Action item: When the word "хроматографических" shows up in a line of the data below, copy that whole line.

(Beginning of Information)

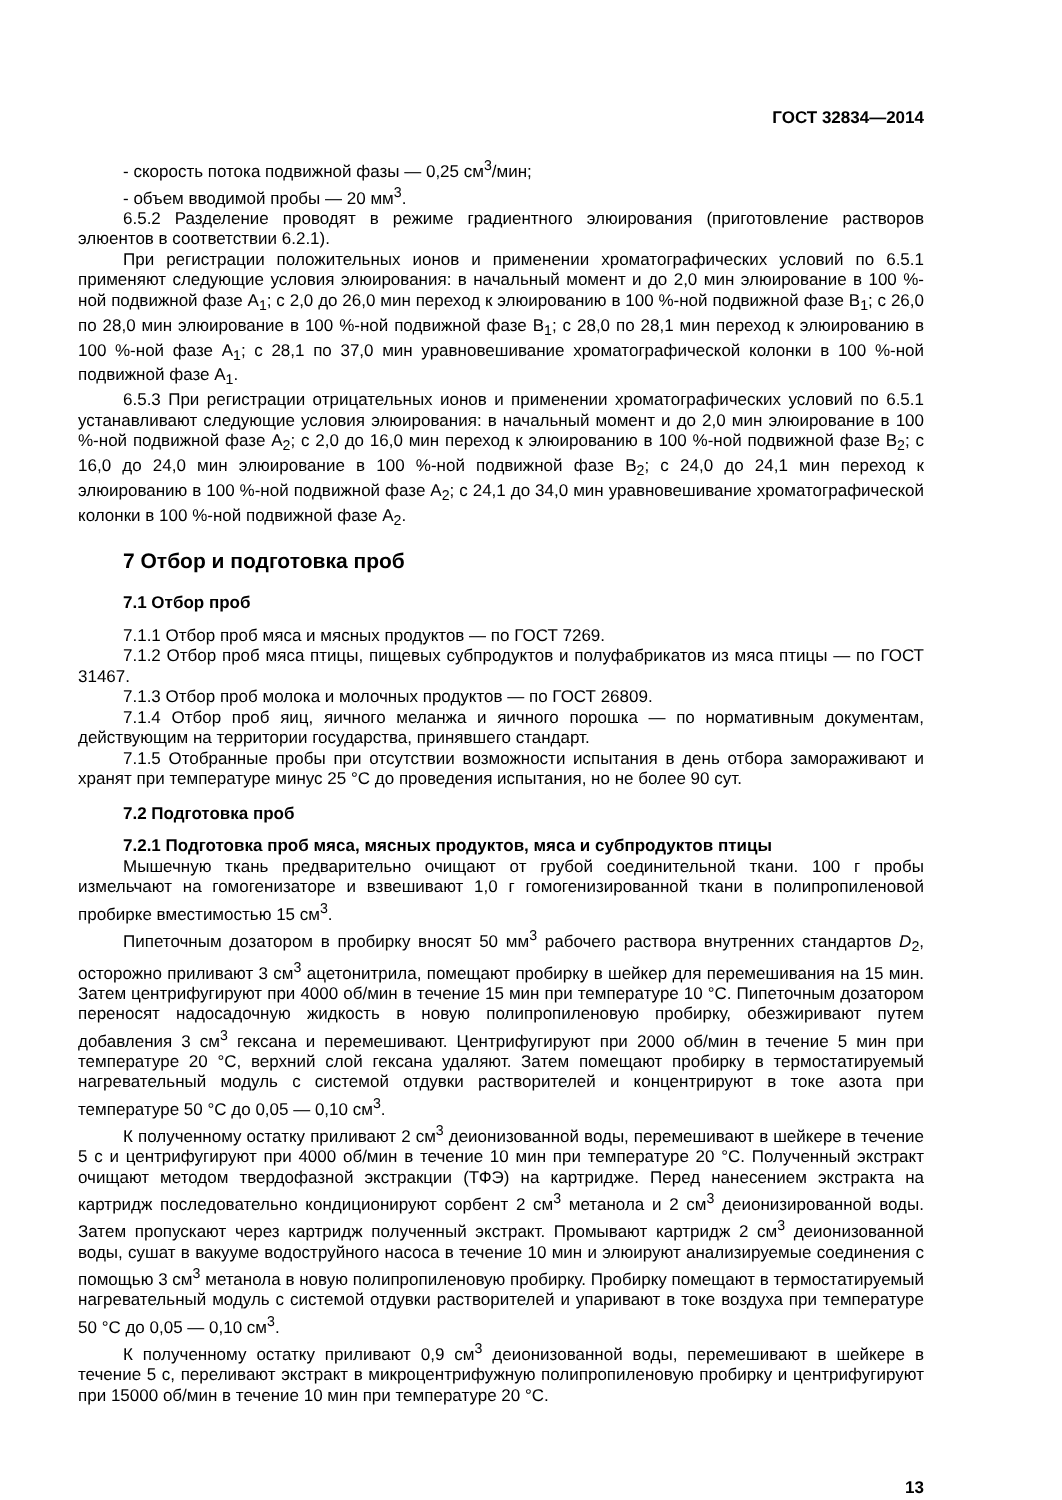ГОСТ 32834—2014
- скорость потока подвижной фазы — 0,25 см<sup>3</sup>/мин;
- объем вводимой пробы — 20 мм<sup>3</sup>.
6.5.2 Разделение проводят в режиме градиентного элюирования (приготовление растворов элюентов в соответствии 6.2.1).
При регистрации положительных ионов и применении хроматографических условий по 6.5.1 применяют следующие условия элюирования: в начальный момент и до 2,0 мин элюирование в 100 %-ной подвижной фазе А<sub>1</sub>; с 2,0 до 26,0 мин переход к элюированию в 100 %-ной подвижной фазе В<sub>1</sub>; с 26,0 по 28,0 мин элюирование в 100 %-ной подвижной фазе В<sub>1</sub>; с 28,0 по 28,1 мин переход к элюированию в 100 %-ной фазе А<sub>1</sub>; с 28,1 по 37,0 мин уравновешивание хроматографической колонки в 100 %-ной подвижной фазе А<sub>1</sub>.
6.5.3 При регистрации отрицательных ионов и применении хроматографических условий по 6.5.1 устанавливают следующие условия элюирования: в начальный момент и до 2,0 мин элюирование в 100 %-ной подвижной фазе А<sub>2</sub>; с 2,0 до 16,0 мин переход к элюированию в 100 %-ной подвижной фазе В<sub>2</sub>; с 16,0 до 24,0 мин элюирование в 100 %-ной подвижной фазе В<sub>2</sub>; с 24,0 до 24,1 мин переход к элюированию в 100 %-ной подвижной фазе А<sub>2</sub>; с 24,1 до 34,0 мин уравновешивание хроматографической колонки в 100 %-ной подвижной фазе А<sub>2</sub>.
7 Отбор и подготовка проб
7.1 Отбор проб
7.1.1 Отбор проб мяса и мясных продуктов — по ГОСТ 7269.
7.1.2 Отбор проб мяса птицы, пищевых субпродуктов и полуфабрикатов из мяса птицы — по ГОСТ 31467.
7.1.3 Отбор проб молока и молочных продуктов — по ГОСТ 26809.
7.1.4 Отбор проб яиц, яичного меланжа и яичного порошка — по нормативным документам, действующим на территории государства, принявшего стандарт.
7.1.5 Отобранные пробы при отсутствии возможности испытания в день отбора замораживают и хранят при температуре минус 25 °С до проведения испытания, но не более 90 сут.
7.2 Подготовка проб
7.2.1 Подготовка проб мяса, мясных продуктов, мяса и субпродуктов птицы
Мышечную ткань предварительно очищают от грубой соединительной ткани. 100 г пробы измельчают на гомогенизаторе и взвешивают 1,0 г гомогенизированной ткани в полипропиленовой пробирке вместимостью 15 см<sup>3</sup>.
Пипеточным дозатором в пробирку вносят 50 мм<sup>3</sup> рабочего раствора внутренних стандартов D<sub>2</sub>, осторожно приливают 3 см<sup>3</sup> ацетонитрила, помещают пробирку в шейкер для перемешивания на 15 мин. Затем центрифугируют при 4000 об/мин в течение 15 мин при температуре 10 °С. Пипеточным дозатором переносят надосадочную жидкость в новую полипропиленовую пробирку, обезжиривают путем добавления 3 см<sup>3</sup> гексана и перемешивают. Центрифугируют при 2000 об/мин в течение 5 мин при температуре 20 °С, верхний слой гексана удаляют. Затем помещают пробирку в термостатируемый нагревательный модуль с системой отдувки растворителей и концентрируют в токе азота при температуре 50 °С до 0,05 — 0,10 см<sup>3</sup>.
К полученному остатку приливают 2 см<sup>3</sup> деионизованной воды, перемешивают в шейкере в течение 5 с и центрифугируют при 4000 об/мин в течение 10 мин при температуре 20 °С. Полученный экстракт очищают методом твердофазной экстракции (ТФЭ) на картридже. Перед нанесением экстракта на картридж последовательно кондиционируют сорбент 2 см<sup>3</sup> метанола и 2 см<sup>3</sup> деионизированной воды. Затем пропускают через картридж полученный экстракт. Промывают картридж 2 см<sup>3</sup> деионизованной воды, сушат в вакууме водоструйного насоса в течение 10 мин и элюируют анализируемые соединения с помощью 3 см<sup>3</sup> метанола в новую полипропиленовую пробирку. Пробирку помещают в термостатируемый нагревательный модуль с системой отдувки растворителей и упаривают в токе воздуха при температуре 50 °С до 0,05 — 0,10 см<sup>3</sup>.
К полученному остатку приливают 0,9 см<sup>3</sup> деионизованной воды, перемешивают в шейкере в течение 5 с, переливают экстракт в микроцентрифужную полипропиленовую пробирку и центрифугируют при 15000 об/мин в течение 10 мин при температуре 20 °С.
13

(End of Information)

Solution to the problem:
При регистрации положительных ионов и применении хроматографических условий по 6.5.1 применяют следующие условия элюирования: в начальный момент и до 2,0 мин элюирование в 100 %-ной подвижной фазе А<sub>1</sub>; с 2,0 до 26,0 мин переход к элюированию в 100 %-ной подвижной фазе В<sub>1</sub>; с 26,0 по 28,0 мин элюирование в 100 %-ной подвижной фазе В<sub>1</sub>; с 28,0 по 28,1 мин переход к элюированию в 100 %-ной фазе А<sub>1</sub>; с 28,1 по 37,0 мин уравновешивание хроматографической колонки в 100 %-ной подвижной фазе А<sub>1</sub>.
6.5.3 При регистрации отрицательных ионов и применении хроматографических условий по 6.5.1 устанавливают следующие условия элюирования: в начальный момент и до 2,0 мин элюирование в 100 %-ной подвижной фазе А<sub>2</sub>; с 2,0 до 16,0 мин переход к элюированию в 100 %-ной подвижной фазе В<sub>2</sub>; с 16,0 до 24,0 мин элюирование в 100 %-ной подвижной фазе В<sub>2</sub>; с 24,0 до 24,1 мин переход к элюированию в 100 %-ной подвижной фазе А<sub>2</sub>; с 24,1 до 34,0 мин уравновешивание хроматографической колонки в 100 %-ной подвижной фазе А<sub>2</sub>.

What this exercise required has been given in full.